BRIEF A: Write out the stretch of the Martyrs' Day text from "Martyrs' Day is" through "the Ottoman Empire.".

= Martyrs' Day =

Day designed to honour martyrs

Martyrs' Day are days observed in or by some countries, including the Albania, Burkina Faso, India, Myanmar, Panama and Tunisia, to recognise martyrs such as soldiers, revolutionaries or victims of genocide. Below is a list of various Martyrs' Days for different countries of the World.

== Albania ==
Martyrs' Day (Albania) (Dita e Dëshmorëve) is an Albanian Holiday observed annually on May 5 for the remembrance of those who died for Albanian liberation during World War 2. The date was chosen for its significance as the anniversary of the assassination of Qemal Stafa by Italian fascists in 1942. His death became a symbol of anti-fascism and Albanian liberation.

== Afghanistan ==

Martyrs' Day is observed on September 9 (variable), the anniversary of Ahmad Shah Massoud's 2001 assassination. It has also been recognised officially by San Diego County, California, home to the highest concentration of Afghani immigrants and refugees in the United States.

== Armenia ==
Armenian Genocide Remembrance Day, on April 24 in Armenia, commemorates the Armenian genocide, which occurred from 1915 to 1923 in the Ottoman Empire.

BRIEF B: In the entries, repeat the stretch from the line that contains "be registered in the medical plan of SHS." through the line that contains "potatoes, by Amanda Bull", keeping every line exactly the same. Omit the pictures.

DATA RECORDS:
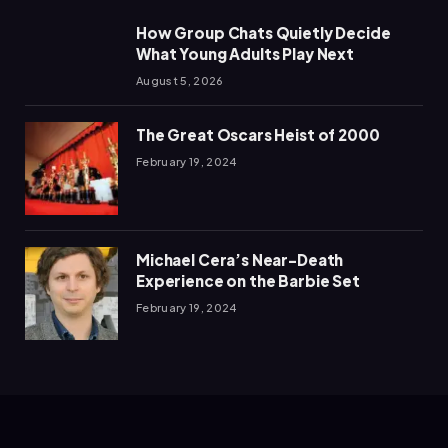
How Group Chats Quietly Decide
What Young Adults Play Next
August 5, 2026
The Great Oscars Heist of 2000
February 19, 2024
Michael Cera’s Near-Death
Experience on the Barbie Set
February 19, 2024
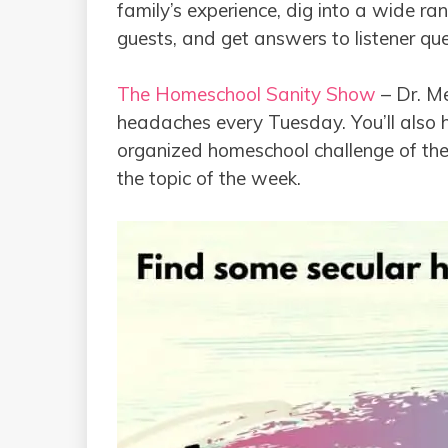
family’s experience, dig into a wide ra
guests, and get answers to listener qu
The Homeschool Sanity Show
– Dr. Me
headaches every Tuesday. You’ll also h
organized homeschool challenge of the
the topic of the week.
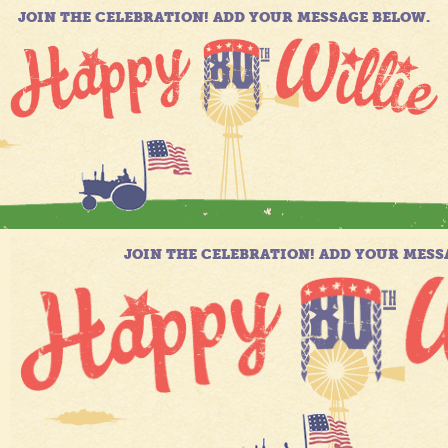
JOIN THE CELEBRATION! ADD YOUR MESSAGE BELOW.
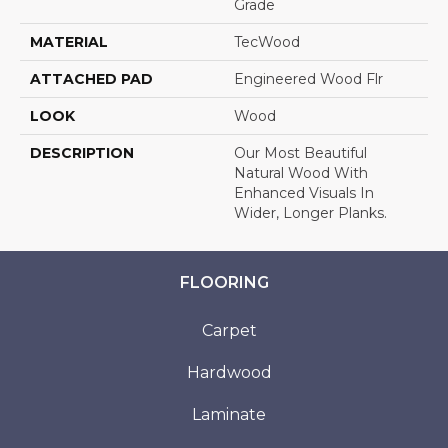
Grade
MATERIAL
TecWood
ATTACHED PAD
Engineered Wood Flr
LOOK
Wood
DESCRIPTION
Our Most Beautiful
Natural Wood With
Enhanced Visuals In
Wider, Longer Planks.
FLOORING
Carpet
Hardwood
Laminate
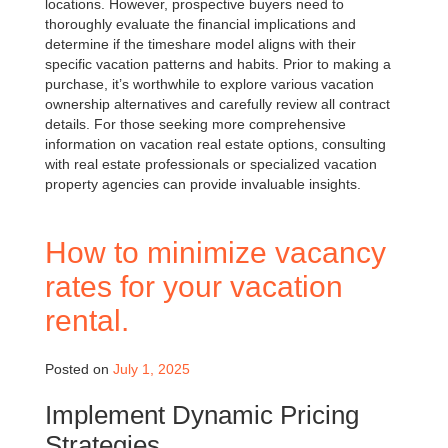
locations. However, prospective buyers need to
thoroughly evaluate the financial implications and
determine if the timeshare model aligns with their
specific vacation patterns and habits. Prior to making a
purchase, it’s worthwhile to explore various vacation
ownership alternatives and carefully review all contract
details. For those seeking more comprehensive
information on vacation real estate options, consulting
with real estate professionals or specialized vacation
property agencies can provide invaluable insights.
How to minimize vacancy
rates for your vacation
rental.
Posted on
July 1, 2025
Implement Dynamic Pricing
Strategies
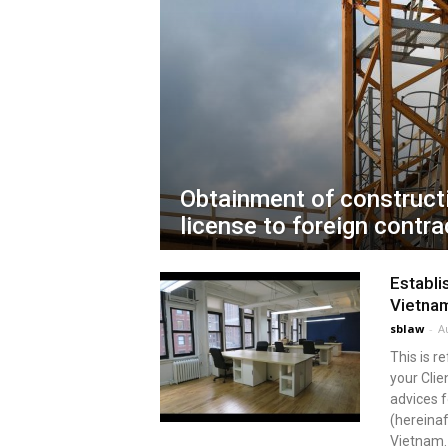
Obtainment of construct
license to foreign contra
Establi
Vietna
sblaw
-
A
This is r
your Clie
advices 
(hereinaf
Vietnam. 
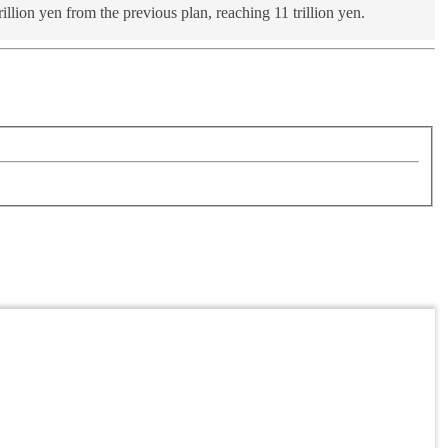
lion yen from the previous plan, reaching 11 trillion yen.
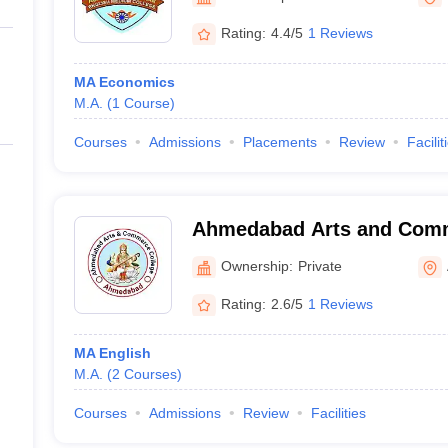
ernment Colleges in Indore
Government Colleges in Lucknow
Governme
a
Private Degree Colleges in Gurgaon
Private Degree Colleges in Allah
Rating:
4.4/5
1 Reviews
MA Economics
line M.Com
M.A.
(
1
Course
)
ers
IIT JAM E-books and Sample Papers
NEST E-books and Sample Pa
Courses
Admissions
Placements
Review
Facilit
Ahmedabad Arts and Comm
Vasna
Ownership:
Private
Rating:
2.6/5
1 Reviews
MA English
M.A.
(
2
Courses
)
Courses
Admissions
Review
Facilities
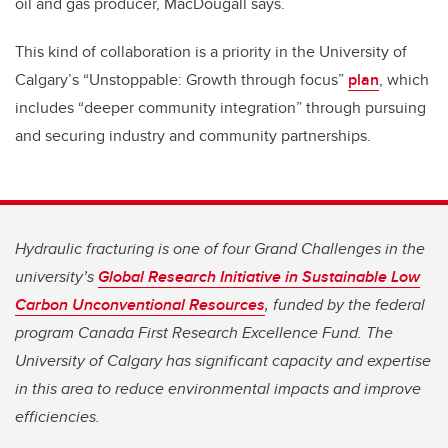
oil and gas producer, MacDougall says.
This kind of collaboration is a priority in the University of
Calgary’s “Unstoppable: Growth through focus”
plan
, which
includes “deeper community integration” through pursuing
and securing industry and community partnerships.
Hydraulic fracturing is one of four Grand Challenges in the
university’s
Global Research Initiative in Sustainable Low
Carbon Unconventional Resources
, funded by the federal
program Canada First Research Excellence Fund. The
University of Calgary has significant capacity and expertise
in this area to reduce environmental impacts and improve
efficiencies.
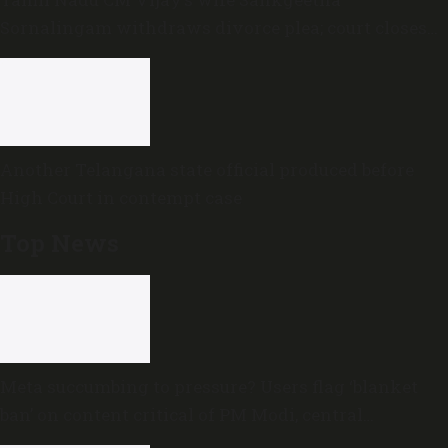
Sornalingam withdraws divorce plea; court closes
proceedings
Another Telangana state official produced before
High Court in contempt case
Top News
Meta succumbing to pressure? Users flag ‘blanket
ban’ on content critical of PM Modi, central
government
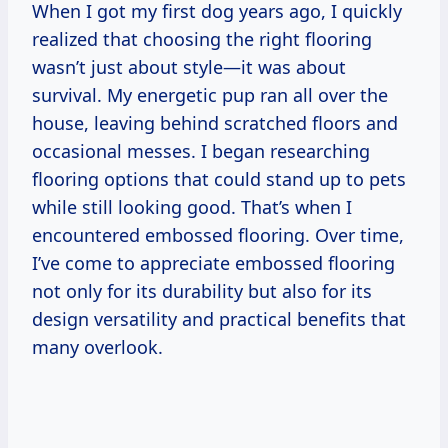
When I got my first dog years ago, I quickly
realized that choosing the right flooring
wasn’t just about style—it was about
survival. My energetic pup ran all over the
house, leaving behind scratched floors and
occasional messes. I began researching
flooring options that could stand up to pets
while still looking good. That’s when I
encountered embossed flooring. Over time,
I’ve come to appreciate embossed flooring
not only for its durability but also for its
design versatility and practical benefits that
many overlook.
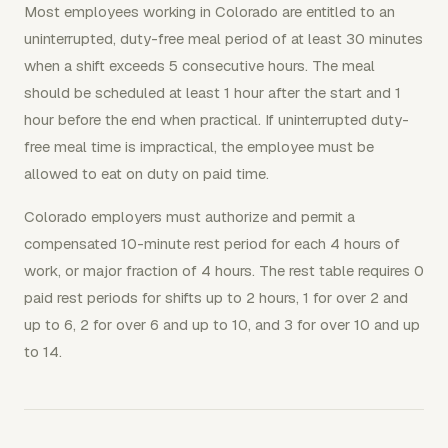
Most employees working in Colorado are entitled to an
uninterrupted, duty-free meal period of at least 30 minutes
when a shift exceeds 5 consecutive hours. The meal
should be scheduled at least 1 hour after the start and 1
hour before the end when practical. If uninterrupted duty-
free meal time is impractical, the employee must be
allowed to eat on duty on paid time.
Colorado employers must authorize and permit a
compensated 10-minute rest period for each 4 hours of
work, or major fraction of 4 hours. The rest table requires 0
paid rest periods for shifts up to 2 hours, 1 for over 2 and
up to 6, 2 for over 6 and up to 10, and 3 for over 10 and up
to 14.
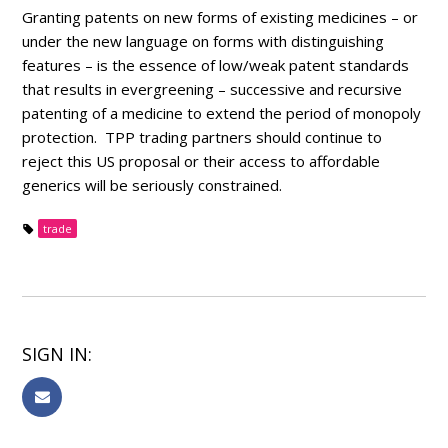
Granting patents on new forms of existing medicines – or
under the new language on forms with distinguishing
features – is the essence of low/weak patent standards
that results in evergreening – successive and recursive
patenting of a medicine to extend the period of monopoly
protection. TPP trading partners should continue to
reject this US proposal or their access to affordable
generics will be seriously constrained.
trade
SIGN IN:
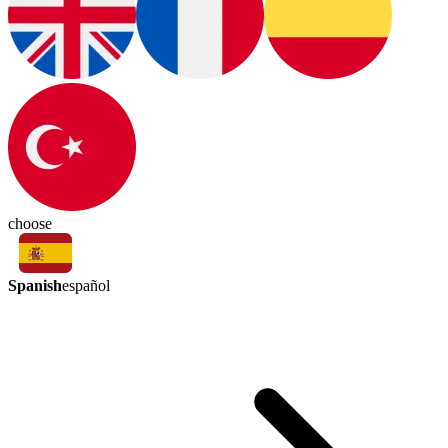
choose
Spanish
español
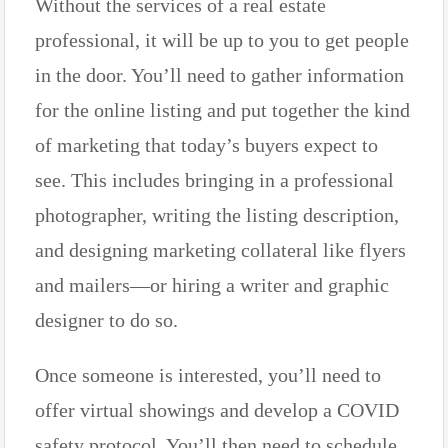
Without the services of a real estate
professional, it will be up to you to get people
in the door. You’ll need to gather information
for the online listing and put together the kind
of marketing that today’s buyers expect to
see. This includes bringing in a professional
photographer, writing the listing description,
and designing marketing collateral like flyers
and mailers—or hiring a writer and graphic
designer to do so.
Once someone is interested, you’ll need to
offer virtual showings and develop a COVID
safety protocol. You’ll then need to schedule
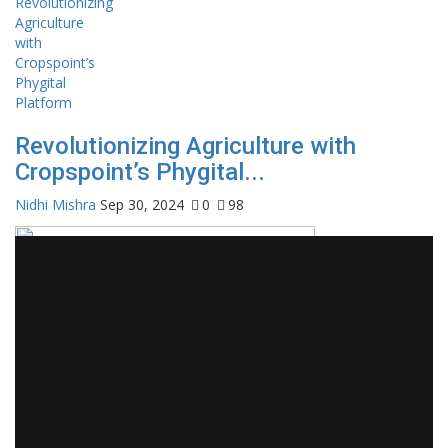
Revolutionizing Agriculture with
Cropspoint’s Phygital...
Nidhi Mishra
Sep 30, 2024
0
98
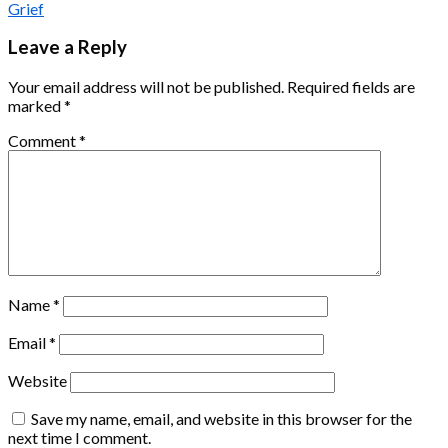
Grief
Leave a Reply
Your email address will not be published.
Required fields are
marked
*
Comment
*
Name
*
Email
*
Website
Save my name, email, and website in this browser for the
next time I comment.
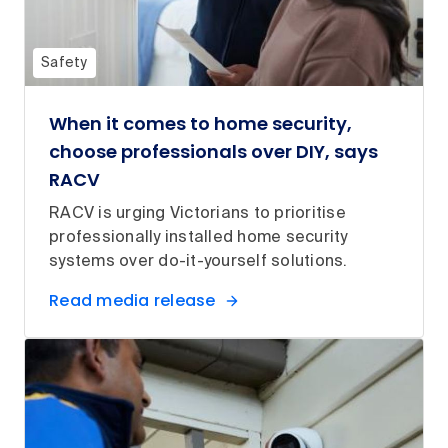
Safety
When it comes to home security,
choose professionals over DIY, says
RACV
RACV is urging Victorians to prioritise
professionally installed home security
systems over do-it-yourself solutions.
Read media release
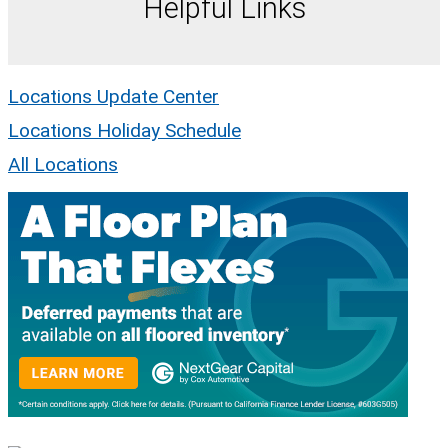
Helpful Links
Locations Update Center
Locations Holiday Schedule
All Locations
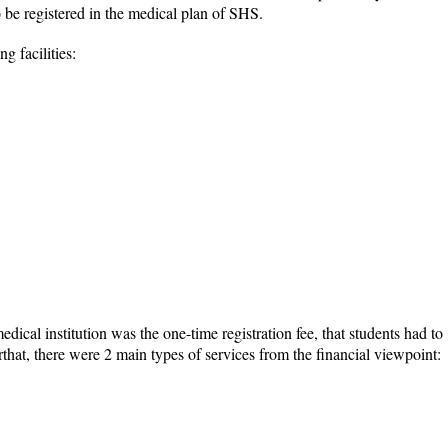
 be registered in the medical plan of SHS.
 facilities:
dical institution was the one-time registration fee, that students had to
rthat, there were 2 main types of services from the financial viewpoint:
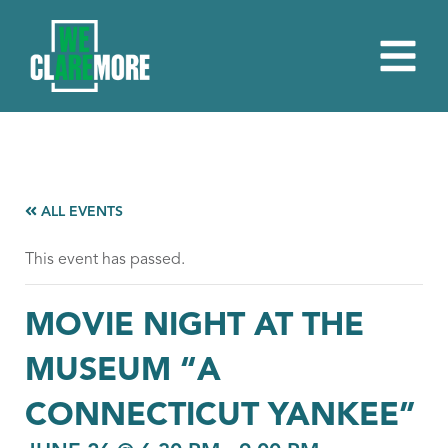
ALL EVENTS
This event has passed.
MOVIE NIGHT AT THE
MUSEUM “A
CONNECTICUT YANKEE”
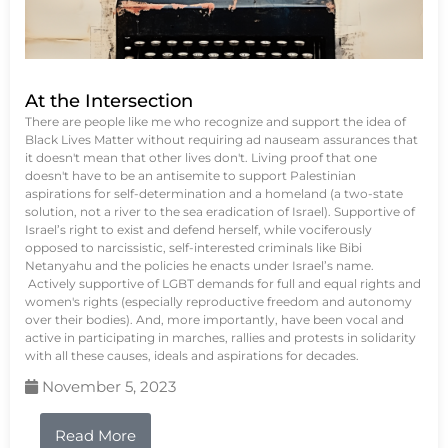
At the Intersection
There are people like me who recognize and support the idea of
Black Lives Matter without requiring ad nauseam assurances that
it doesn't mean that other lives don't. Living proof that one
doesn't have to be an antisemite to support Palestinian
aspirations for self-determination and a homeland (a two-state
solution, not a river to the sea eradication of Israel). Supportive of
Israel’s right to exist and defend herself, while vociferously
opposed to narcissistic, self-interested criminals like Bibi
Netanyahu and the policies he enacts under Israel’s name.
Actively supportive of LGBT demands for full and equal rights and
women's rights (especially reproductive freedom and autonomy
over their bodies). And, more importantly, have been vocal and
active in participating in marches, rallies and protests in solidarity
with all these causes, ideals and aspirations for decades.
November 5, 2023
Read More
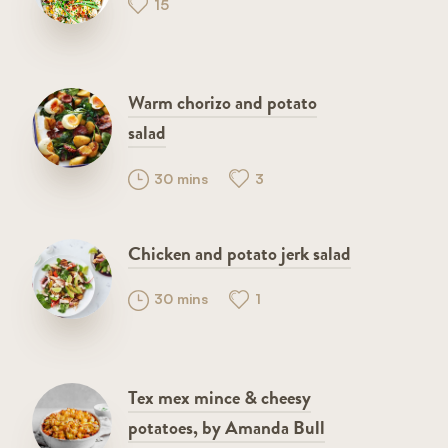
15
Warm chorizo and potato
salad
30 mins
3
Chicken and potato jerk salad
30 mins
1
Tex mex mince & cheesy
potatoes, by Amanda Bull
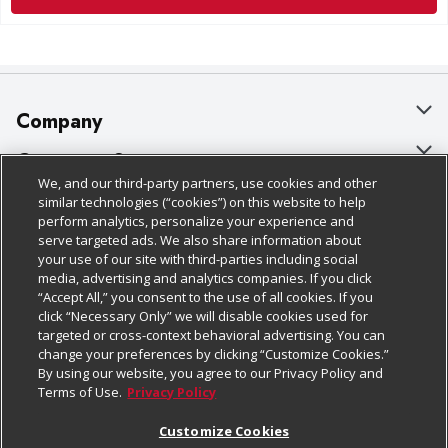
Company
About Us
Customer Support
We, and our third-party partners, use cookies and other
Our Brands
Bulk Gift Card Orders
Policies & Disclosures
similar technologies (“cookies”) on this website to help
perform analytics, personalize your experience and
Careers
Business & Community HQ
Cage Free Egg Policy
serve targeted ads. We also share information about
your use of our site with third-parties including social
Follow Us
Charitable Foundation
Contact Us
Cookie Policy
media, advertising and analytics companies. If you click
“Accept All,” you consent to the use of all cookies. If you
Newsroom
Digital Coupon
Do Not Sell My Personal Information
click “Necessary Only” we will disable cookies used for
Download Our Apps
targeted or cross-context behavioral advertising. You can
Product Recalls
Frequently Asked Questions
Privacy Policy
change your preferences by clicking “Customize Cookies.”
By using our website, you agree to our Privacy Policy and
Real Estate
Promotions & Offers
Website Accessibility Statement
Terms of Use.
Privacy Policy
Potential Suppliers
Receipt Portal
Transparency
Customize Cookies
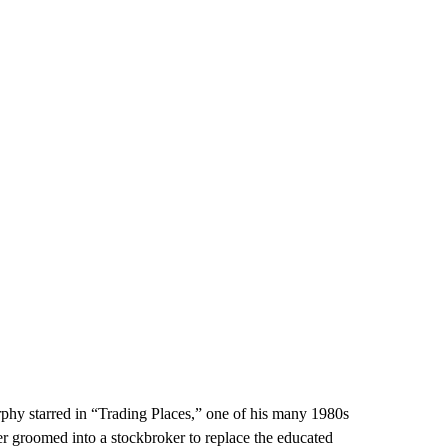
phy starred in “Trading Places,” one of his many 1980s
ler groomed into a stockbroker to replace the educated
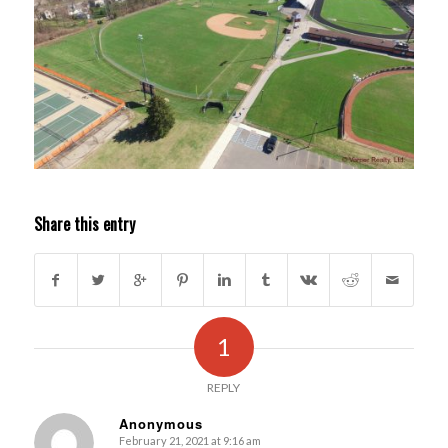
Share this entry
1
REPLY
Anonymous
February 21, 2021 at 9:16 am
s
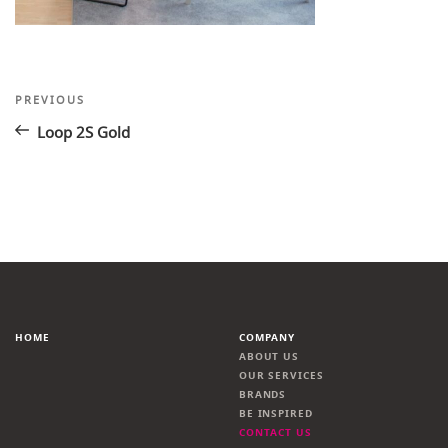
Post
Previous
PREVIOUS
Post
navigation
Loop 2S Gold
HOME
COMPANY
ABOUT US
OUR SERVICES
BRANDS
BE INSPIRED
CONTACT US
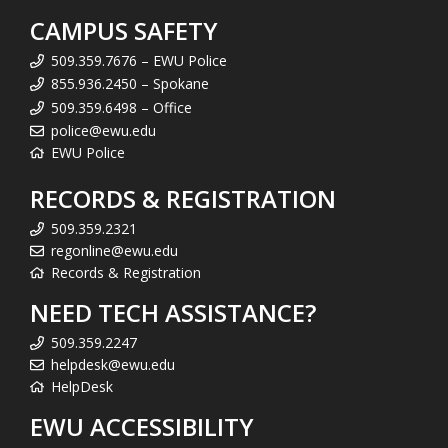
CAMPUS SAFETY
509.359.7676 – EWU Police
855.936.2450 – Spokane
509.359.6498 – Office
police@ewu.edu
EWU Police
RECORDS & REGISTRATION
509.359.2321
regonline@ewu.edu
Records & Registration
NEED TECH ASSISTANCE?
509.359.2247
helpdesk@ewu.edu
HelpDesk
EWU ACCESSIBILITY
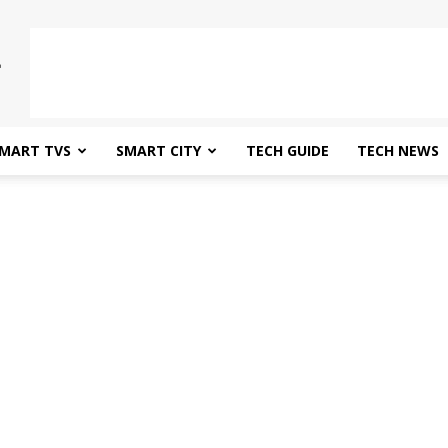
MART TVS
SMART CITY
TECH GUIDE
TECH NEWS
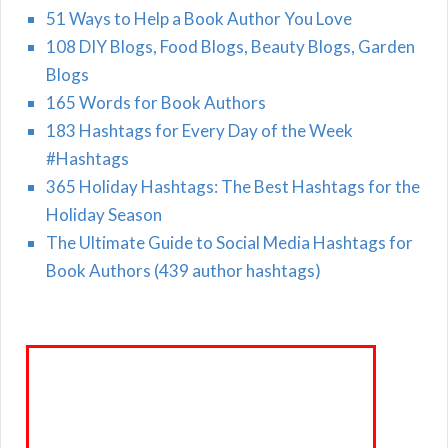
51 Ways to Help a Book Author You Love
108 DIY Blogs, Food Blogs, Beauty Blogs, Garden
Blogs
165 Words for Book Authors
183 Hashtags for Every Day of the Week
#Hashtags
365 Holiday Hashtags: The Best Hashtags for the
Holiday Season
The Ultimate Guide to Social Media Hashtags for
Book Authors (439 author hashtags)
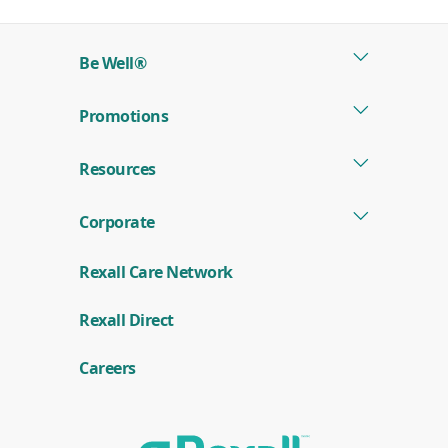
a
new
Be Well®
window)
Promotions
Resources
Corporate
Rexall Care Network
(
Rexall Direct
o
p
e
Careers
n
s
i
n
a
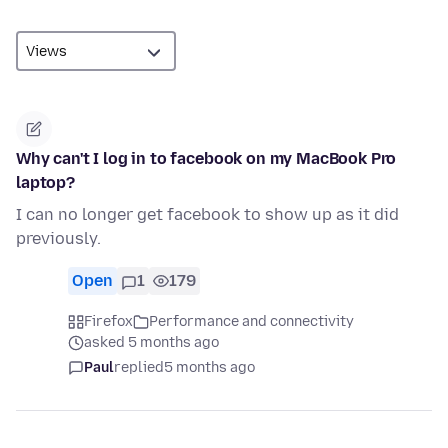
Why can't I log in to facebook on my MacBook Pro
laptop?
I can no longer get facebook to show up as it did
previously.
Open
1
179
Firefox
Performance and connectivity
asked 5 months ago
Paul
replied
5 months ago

WRITTEN SOLUTION A:
Martyrs' Day is observed on September 9 (variable), the anniversary of Ahmad Shah Massoud's 2001 assassination. It has also been recognised officially by San Diego County, California, home to the highest concentration of Afghani immigrants and refugees in the United States.

== Armenia ==
Armenian Genocide Remembrance Day, on April 24 in Armenia, commemorates the Armenian genocide, which occurred from 1915 to 1923 in the Ottoman Empire.

WRITTEN SOLUTION B:
 be registered in the medical plan of SHS.
 facilities:
dical institution was the one-time registration fee, that students had to
rthat, there were 2 main types of services from the financial viewpoint:
ALL EVENTS
This event has passed.
MOVIE NIGHT AT THE
MUSEUM “A
CONNECTICUT YANKEE”
At the Intersection
There are people like me who recognize and support the idea of
Black Lives Matter without requiring ad nauseam assurances that
it doesn't mean that other lives don't. Living proof that one
doesn't have to be an antisemite to support Palestinian
aspirations for self-determination and a homeland (a two-state
solution, not a river to the sea eradication of Israel). Supportive of
Israel’s right to exist and defend herself, while vociferously
opposed to narcissistic, self-interested criminals like Bibi
Netanyahu and the policies he enacts under Israel’s name.
Actively supportive of LGBT demands for full and equal rights and
women's rights (especially reproductive freedom and autonomy
over their bodies). And, more importantly, have been vocal and
active in participating in marches, rallies and protests in solidarity
with all these causes, ideals and aspirations for decades.
November 5, 2023
Read More
15
Warm chorizo and potato
salad
30 mins
3
Chicken and potato jerk salad
30 mins
1
Tex mex mince & cheesy
potatoes, by Amanda Bull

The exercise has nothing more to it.